Nymphadora stops her ministrations and tries to sit up, but Andromeda holds her down, presses her against herself.
"Mum," she mutters and when Andromeda dares to look, she sees the tears in those warm, brown eyes. It opens up old scars on her heart. Breathing becomes hard, and she clings to her daughter. There are many Boggarts, but seeing her daughter hurt and distraught is one of the worst ones.
Despite her iron grip, Nymphadora manages to turn. The loss of contact bathes Andromeda’s wet skin in goosebumps. The desperation in her beautiful face tugs at Andromeda’s heart. Nymphadora claws at her shoulders and tries to find a hold but slips, so Andromeda holds her steady by cupping her face with both hands.
"I can't lose you. Not you."
Nymphadora doesn't look her in the eye, glances behind her at the wall, her face twisted in pain.

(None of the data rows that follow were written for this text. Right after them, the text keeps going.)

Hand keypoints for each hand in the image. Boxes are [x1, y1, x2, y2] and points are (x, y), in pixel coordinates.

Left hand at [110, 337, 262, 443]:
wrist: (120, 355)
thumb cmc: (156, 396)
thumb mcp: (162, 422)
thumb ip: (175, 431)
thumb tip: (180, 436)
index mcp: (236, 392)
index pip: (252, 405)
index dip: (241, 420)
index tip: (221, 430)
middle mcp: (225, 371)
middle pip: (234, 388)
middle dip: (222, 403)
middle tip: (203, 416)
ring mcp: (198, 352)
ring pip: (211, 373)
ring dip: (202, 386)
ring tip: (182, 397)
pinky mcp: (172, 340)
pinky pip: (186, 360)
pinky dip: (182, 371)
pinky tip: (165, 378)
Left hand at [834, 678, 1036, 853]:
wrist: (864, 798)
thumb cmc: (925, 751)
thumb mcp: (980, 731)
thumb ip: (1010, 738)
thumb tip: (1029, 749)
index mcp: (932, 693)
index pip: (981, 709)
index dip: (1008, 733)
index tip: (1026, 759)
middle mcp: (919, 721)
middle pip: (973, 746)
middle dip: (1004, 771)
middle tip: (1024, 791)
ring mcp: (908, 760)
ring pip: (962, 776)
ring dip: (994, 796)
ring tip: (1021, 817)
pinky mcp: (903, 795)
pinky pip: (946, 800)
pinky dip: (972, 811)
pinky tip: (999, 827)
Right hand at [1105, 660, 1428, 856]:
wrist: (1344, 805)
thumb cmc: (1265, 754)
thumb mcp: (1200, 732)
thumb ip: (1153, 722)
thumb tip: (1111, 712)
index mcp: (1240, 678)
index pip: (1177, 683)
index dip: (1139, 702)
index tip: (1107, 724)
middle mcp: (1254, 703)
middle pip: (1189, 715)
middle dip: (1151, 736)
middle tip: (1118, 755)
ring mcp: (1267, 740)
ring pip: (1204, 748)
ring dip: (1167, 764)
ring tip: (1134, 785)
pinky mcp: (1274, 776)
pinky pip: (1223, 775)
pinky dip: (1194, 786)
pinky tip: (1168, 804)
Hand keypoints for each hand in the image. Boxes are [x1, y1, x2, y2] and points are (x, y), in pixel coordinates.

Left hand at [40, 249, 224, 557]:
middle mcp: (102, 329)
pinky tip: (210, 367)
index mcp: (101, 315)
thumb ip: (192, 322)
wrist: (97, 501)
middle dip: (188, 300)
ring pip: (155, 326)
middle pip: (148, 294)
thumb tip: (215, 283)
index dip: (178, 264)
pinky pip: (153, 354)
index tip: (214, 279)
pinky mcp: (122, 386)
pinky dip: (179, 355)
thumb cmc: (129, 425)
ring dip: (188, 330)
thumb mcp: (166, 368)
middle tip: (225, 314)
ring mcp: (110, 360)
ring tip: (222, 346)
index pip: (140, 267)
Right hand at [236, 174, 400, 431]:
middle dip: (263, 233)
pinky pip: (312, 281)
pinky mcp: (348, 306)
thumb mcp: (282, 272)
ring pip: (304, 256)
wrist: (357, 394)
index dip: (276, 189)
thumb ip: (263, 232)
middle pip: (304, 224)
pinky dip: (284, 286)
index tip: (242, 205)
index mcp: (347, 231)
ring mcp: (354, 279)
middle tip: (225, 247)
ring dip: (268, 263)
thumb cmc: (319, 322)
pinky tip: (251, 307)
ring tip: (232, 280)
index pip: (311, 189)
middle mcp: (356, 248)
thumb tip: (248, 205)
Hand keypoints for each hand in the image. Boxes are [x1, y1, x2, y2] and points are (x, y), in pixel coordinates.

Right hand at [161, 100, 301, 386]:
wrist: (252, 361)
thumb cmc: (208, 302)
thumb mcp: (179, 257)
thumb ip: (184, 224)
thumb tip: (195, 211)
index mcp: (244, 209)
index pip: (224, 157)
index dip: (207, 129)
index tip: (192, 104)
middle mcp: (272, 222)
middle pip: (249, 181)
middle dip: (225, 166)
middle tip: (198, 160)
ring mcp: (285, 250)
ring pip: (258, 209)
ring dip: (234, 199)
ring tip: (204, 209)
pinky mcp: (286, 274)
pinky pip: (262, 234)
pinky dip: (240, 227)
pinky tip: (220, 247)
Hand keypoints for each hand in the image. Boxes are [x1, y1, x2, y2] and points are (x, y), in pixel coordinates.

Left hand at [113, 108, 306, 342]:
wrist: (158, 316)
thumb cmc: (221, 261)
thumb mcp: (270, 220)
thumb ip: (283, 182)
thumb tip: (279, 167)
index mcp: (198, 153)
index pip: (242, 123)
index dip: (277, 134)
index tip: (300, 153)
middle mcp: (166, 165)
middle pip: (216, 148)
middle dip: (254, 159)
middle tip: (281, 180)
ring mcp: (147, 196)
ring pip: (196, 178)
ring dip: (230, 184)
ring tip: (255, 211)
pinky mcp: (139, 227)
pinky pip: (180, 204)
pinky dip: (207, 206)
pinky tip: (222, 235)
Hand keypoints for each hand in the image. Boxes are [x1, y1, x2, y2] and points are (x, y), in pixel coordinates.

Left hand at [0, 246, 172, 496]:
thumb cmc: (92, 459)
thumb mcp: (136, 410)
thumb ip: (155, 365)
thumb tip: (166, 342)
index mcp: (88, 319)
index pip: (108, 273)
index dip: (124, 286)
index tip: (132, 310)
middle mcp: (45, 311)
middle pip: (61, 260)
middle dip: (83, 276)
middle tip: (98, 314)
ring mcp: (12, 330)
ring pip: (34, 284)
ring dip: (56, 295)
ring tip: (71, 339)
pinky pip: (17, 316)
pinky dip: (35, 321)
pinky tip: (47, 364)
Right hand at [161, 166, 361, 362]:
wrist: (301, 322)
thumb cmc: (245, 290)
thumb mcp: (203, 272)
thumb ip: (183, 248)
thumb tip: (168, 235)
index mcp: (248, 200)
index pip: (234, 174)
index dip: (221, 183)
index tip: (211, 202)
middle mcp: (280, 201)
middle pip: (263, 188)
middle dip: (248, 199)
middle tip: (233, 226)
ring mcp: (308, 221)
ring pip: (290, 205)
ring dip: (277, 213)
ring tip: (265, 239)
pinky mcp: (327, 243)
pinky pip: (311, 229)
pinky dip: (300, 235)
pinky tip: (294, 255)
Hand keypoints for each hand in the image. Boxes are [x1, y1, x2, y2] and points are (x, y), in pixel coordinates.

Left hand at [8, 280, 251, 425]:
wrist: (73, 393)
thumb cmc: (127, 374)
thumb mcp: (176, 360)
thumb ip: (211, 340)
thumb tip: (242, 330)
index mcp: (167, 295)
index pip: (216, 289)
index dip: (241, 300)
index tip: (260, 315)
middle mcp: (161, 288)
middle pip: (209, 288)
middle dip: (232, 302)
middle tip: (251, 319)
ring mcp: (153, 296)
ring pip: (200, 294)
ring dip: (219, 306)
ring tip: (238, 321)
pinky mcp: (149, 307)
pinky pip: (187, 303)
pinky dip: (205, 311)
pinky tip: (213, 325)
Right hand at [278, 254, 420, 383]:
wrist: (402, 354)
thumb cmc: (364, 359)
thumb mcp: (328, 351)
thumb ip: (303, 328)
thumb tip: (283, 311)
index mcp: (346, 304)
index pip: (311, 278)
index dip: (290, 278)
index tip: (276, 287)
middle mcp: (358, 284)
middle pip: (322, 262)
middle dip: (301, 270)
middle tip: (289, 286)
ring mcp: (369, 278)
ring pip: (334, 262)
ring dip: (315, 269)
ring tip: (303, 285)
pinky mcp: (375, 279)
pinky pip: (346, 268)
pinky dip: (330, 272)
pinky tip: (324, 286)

Andromeda presses a soothing kiss to her lips. Nymphadora deepens it in a familiar motion. She can taste the salty tears on her lips when she licks them and when her daughter whimpers, she meets her eyes.
"There must be a cure." Her voice is urgent, devastated and to Andromeda's chagrin, filled with hope. It hurts her to crush it.
"I don’t think so, my love," she starts and has to take a deep breath before she can say the rest. "I've already looked through the Black grimoire."
Anger bubbles inside her daughter, she can see it in the twitch of her lips and the fluttering pulse on her neck. She soothes her with another kiss and then another one.
"It's going to be okay," she mumbles, aware that they both know it's a lie. She's not even sixty. She doesn't want to die, hasn't seen nearly enough of life.
Her hands find Nymphadora's hips, and she pulls her towards her body until their chests are pressed together. Having her this close simultaneously soothes her and breaks her in two. They have only just confessed to loving each other. This can't be the end.
A comforting kiss later everything falls into place in Andromeda's mind. Two months ago, she had admitted to herself that she loved Nymphadora more than any mother should. That's when the nausea had started and never went away. Tears spring to her eyes, and she can't stop them from dripping into the water.
"I love you so much," she whispers against soft lips, unable to let go. The thought of leaving her behind in this cruel world is unbearable.
Nymphadora clings to her, kisses the tears from her cheeks, caresses her ribs, her thumbs brushing along the side of her breasts.
"We'll find a cure," Nymphadora says before capturing her mouth in a kiss so demanding it sends heat between Andromeda's legs.
Andromeda lowers her hand between them, brushes her knuckles through her daughter's wetness, finding the spot that always makes her moan. She needs to feel her everywhere to remind herself that she still has a pulse, that perhaps, she will live.
"I won't let you go." Nymphadora's voice is soaked with tears, but there's an amount of determination in it that fuels the spark of hope inside Andromeda's chest.
"We start looking tomorrow," Andromeda replies, finding strength in her daughter's touch.
Nymphadora spreads Andromeda’s legs and reverently circles her sex, which makes her breath hitch.
"Tomorrow," her daughter echoes and buries her fingers deep inside her.